C型肝炎ウイルスというのがあります。人体は、このウイルスに対しては完全中和抗体を作ることができません。抗体はできますが、ウイルスを撃滅することができない中途半端な抗体なのです。ですから、ウイルスと抗体が同居します。

「C型肝炎ウイルスの抗体がある」というのは、「C型肝炎ウイルスに持続的に感染している」という意味になります。ヘルペスウイルスやエイズウイルスに対する抗体がある、というのも同じ意味です。

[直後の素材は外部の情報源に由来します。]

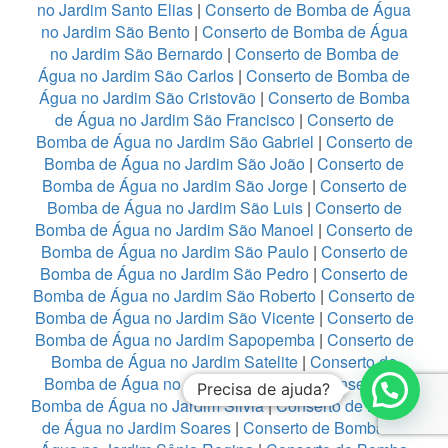
no Jardim Santo Elias
|
Conserto de Bomba de Água
no Jardim São Bento
|
Conserto de Bomba de Água
no Jardim São Bernardo
|
Conserto de Bomba de
Água no Jardim São Carlos
|
Conserto de Bomba de
Água no Jardim São Cristovão
|
Conserto de Bomba
de Água no Jardim São Francisco
|
Conserto de
Bomba de Água no Jardim São Gabriel
|
Conserto de
Bomba de Água no Jardim São João
|
Conserto de
Bomba de Água no Jardim São Jorge
|
Conserto de
Bomba de Água no Jardim São Luis
|
Conserto de
Bomba de Água no Jardim São Manoel
|
Conserto de
Bomba de Água no Jardim São Paulo
|
Conserto de
Bomba de Água no Jardim São Pedro
|
Conserto de
Bomba de Água no Jardim São Roberto
|
Conserto de
Bomba de Água no Jardim São Vicente
|
Conserto de
Bomba de Água no Jardim Sapopemba
|
Conserto de
Bomba de Água no Jardim Satelite
|
Conserto de
Bomba de Água no Jardim Shangrila
|
Conserto de
Precisa de ajuda?
Bomba de Água no Jardim Silvia
|
Conserto de Bomba
de Água no Jardim Soares
|
Conserto de Bomba de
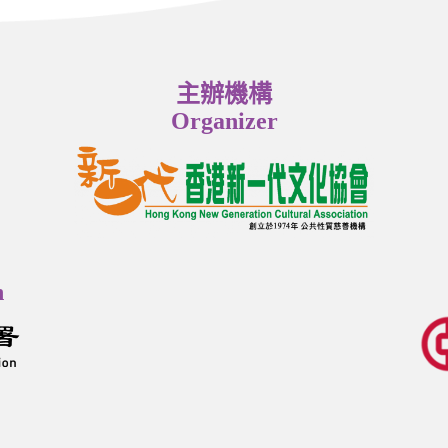
主辦機構
Organizer
n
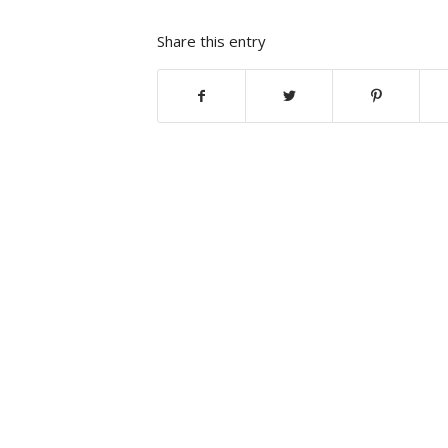
Share this entry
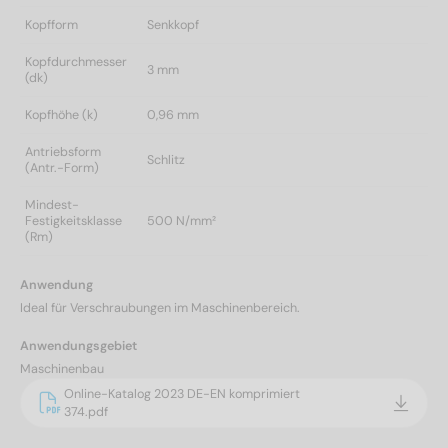
Kopfform
Senkkopf
Kopfdurchmesser
3 mm
(dk)
Kopfhöhe (k)
0,96 mm
Antriebsform
Schlitz
(Antr.-Form)
Mindest-
Festigkeitsklasse
500 N/mm²
(Rm)
Anwendung
Ideal für Verschraubungen im Maschinenbereich.
Anwendungsgebiet
Maschinenbau
Online-Katalog 2023 DE-EN komprimiert
374.pdf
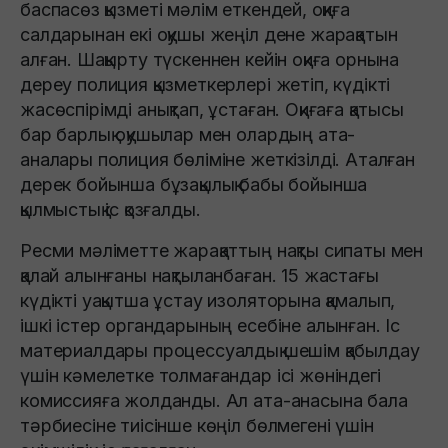
баспасөз қызметі мәлім еткендей, оқиға
салдарынан екі оқушы жеңіл дене жарақатын
алған. Шақырту түскеннен кейін оқиға орнына
дереу полиция қызметкерлері жетіп, күдікті
жасөспірімді анықтап, ұстаған. Оқиғаға қатысы
бар барлық оқушылар мен олардың ата-
аналары полиция бөліміне жеткізілді. Аталған
дерек бойынша бұзақылық бабы бойынша
қылмыстық іс қозғалды.
Ресми мәліметте жарақаттың нақты сипаты мен
қалай алынғаны нақтыланбаған. 15 жастағы
күдікті уақытша ұстау изоляторына қамалып,
ішкі істер органдарының есебіне алынған. Іс
материалдары процессуалдық шешім қабылдау
үшін кәмелетке толмағандар ісі жөніндегі
комиссияға жолданды. Ал ата-анасына бала
тәрбиесіне тиісінше көңіл бөлмегені үшін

さて、予防接種というのは、あるウイルスに対して、毒性を弱めた「ウイルスもどき」をつくり、それを注射する、という医療行為のことです。「ウイルスもどき」が摂取されたら、人体はその「ウイルスもどき」に対する抗体を作ります。この抗体が、狙ったウイルスに対する完全中和抗体として働いてくれたら、予防接種大成功!ということになるのです。

当然、完全中和抗体として働かないこともあります。したがって、成功率は確率論ということになります。

100人が予防接種したとします。と同時に、100人の予防接種していない人がいたとします。予防接種しない人から、20人のインフルエンザが発症したとすると、予防接種した人からは4人のインフルエンザが発症します。だいたい、それぐらいの確率であると思っていてください。